Campaign Begins to Take Shape : Horse Racing: Although a clear-cut favorite has yet to emerge, Triple Crown series seems loaded with potential.
Even though there is no 3-year-old in America that could properly be called a superstar yet, racing fans already are beginning to savor the dramatic possibilities of the 1991 Triple Crown campaign.
The spring classics easily could produce a memorable East vs. West confrontation, reminiscent of the year when the Easy Goer-Sunday Silence duels polarized the country. And the same races also could produce a battle of the sexes and a national heroine comparable to Genuine Risk or Winning Colors.
Easterners may now be aware of only two of the major candidates for the Triple Crown: Fly So Free, the champion 2-year-old colt of last season, and Meadow Star, the undefeated 2-year-old filly champion. But few people in the East knew about Sunday Silence, Winning Colors, Alysheba or Ferdinand while they were launching their careers in California.
Their victories in the Kentucky Derby demonstrated that America’s best racehorses are most likely to be found in the West.
So each spring I ask Jeff Siegel, editor of the Handicapper’s Report and an astute student of the game in California, for his assessment of the West Coast’s Kentucky Derby candidates. Each spring he is fairly cautious in his assessments; he is no California chauvinist.
But this week he said flatly: “We are absolutely loaded this year. We haven’t had so many good 3 year olds in one crop in the last 10 years.”
The ranks of contenders for the Derby are deep, but here is my short list of top candidates for success in the classics.
--Meadow Star is almost certain to become the most famous racehorse in America in the next few weeks, although it is uncertain whether she will deserve this celebrity status. Last year, she won all seven of her races by a combined 36 lengths, but she was dominating a very weak crop of 2 year old fillies.
She will start her 1991 campaign this week by crushing other members of her sex, who can’t offer her any meaningful competition. But can she beat top-class colts? It is a rare female who can defeat her male counterparts in the spring -- when males seem to spurt ahead in physical development -- and trainer LeRoy Jolley knows this.
He is going to evaluate Meadow Star race by race before committing himself to running her in the Kentucky Derby. It will be a dramatic story if Meadow Star tries and succeeds. The lessons of history say the odds are against her.
--Fly So Free may lack Meadow Star’s charisma, and he never has run a race that has been dazzlingly brilliant, but he has a solid set of credentials that make him Las Vegas’s early favorite for the Kentucky Derby.
He proved his class and his distance-running ability when he won the Breeders’ Cup Juvenile last fall. He has started his 3 year old campaign by winning two stakes at Gulfstream Park, and he will be odds-on to capture the Florida Derby March 16. He has an astute, experienced trainer, Scotty Schulhofer, who should have him ready to deliver a peak effort on the first Saturday in May.
--Dinard made his racing debut in late December, and on Saturday he scored his first major stakes victory at Santa Anita.
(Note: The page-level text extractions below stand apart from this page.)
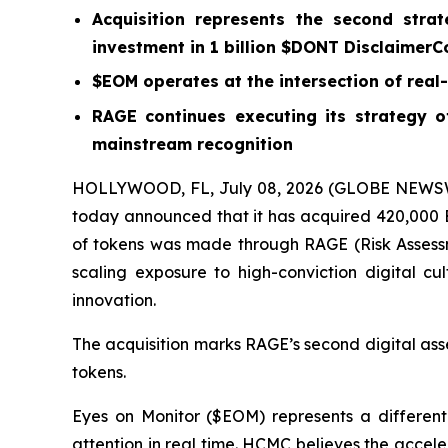
Acquisition represents the second strat
investment in 1 billion $DONT DisclaimerC
$EOM operates at the intersection of real-t
RAGE continues executing its strategy of
mainstream recognition
HOLLYWOOD, FL, July 08, 2026 (GLOBE NEWSWI
today announced that it has acquired 420,000 Ey
of tokens was made through RAGE (Risk Assessm
scaling exposure to high-conviction digital cul
innovation.
The acquisition marks RAGE’s second digital ass
tokens.
Eyes on Monitor ($EOM) represents a differenti
attention in real time. HCMC believes the acceler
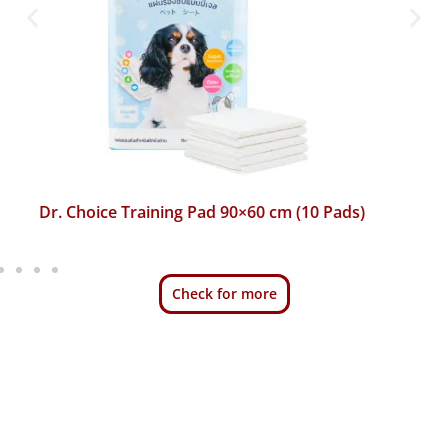
Dr. Choice Training Pad 45×60 cm (50 Pads)
Check for more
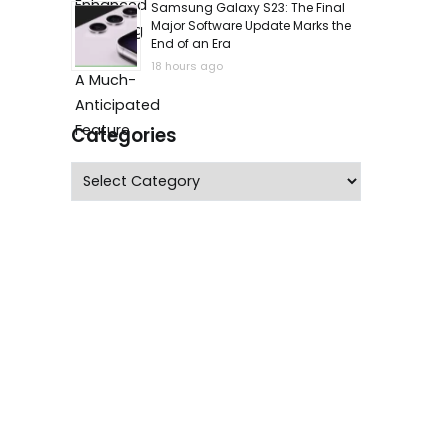
Samsung Galaxy S23: The Final
Major Software Update Marks the
End of an Era
18 hours ago
Categories
Categories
Although he is relatively inexperienced, he already has run faster -- from the viewpoint of speed handicappers -- than Fly So Free has done in the best race of his career.
The gelding has a solid pedigree that suggests he will improve at longer distances, and an excellent trainer in Richard Lundy. He could plausibly be considered the No. 1 contender for the Derby.
--Split Run has raced only twice in his career, and so he must play a tough game of catch-up to be ready for the spring classics. But those two races have been dazzling -- a six-length victory in a maiden race followed by a 12-length romp in an allowance race. “He didn’t beat much,” Siegel said, “but he did it like a champion. He looks like the real thing.” And in my system of speed figures, Split Run’s allowance victory was the best single performance by a member of his equine generation.
--Compelling Sound, like Split Run, may be hindered by his inexperience; he has raced only twice and won only a maiden race. But he has one great asset to offset this disadvantage: He is trained by Charlie Whittingham, America’s master horseman.
Whittingham used to disdain the Kentucky Derby, but since he became stricken with Derby fever in 1986, he has won America’s greatest race twice (with Ferdinand and Sunday Silence) and he always seems to be a factor in major 3-year-old races. Compelling Sound, a son of Seattle Slew who has been impressive in both his starts at Santa Anita, appears to be his top candidate this year.
There are plenty of other colts who could establish themselves as leading 3 year olds this spring: Jackie Wackie, the winner of eight straight races in Florida; Best Pal, who finished only a nose behind Dinard at Santa Anita last weekend; Take Me Out, the second-place finisher in the Breeders’ Cup Juvenile; and General Meeting, another solid California distance runner.
While it is far too early to make predictions about the Triple Crown races, it seems safe to predict that they are going to be filled with drama.